Dan knew what his mother wanted. Her need was flowing through her blood, and her blood and her need were flowing through him. They both wanted the same thing.
‘Do you want to go for a drink?’

It began as a small curl at the edge of her lips, then a crease, a wrinkle, that reached her shining eyes; the smile flooded across his mother’s face and found its way to his.
‘I reckon Spiro really wanted some of that stir-fry.’

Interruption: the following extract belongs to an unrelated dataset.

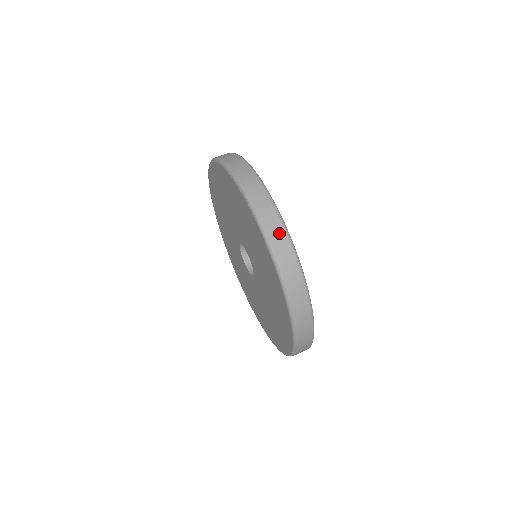
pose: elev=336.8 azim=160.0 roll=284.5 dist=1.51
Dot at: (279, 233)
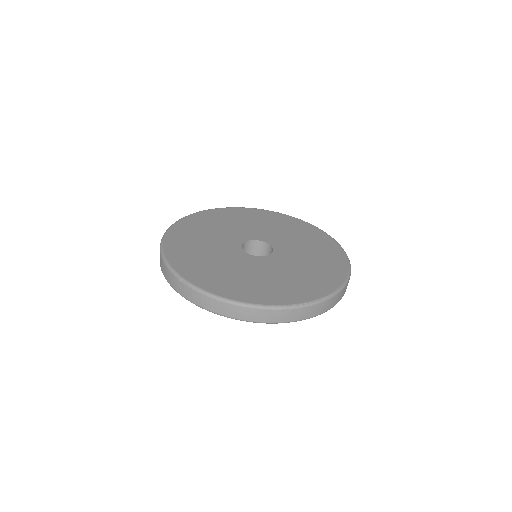
Dot at: (334, 300)
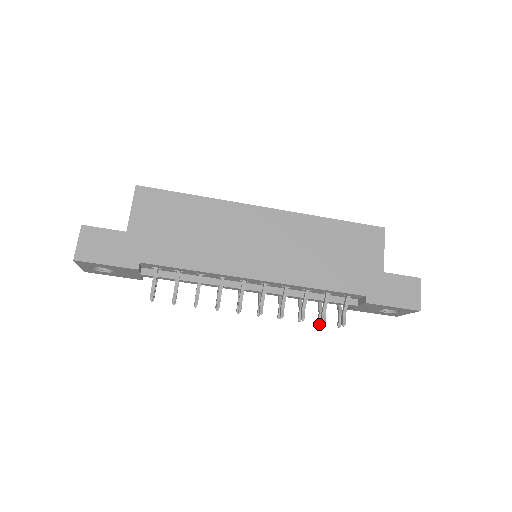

His mother collapsed into giggles. ‘Poor guy, he’s a bit of a doormat, isn’t he? That’s the problem — Greek men either have to go completely macho on their wives or they’re pussy-whipped. Whatever you do, Danny, don’t get involved with a Greek woman. They’re bitches.’
Dan was looking at an older man sitting at the bar, short spiky hair bleached by the sun, brown weathered skin, and a farmer’s tan that finished at the neck and sleeves. He was scowling, but not at anyone or anything. He was drunk already, thought Dan, a few more drinks and he’d be looking for a fight. He was nothing like Dennis — he was short, unfit, with a paunch and flabby arms — but something about the way he was sitting, the way he was looking out into the distance, reminded Dan of his cousin.
His mother stirred her gin and tonic with the straw. ‘I can’t bear another night in this city,’ she said. ‘It’s so oppressive.’
Dan was drinking a vodka and tonic. It was odourless, but also tasteless: a concentrate of lemon pulp had settled at the bottom of the glass. He’d hardly sipped from it. His mother had nearly finished hers.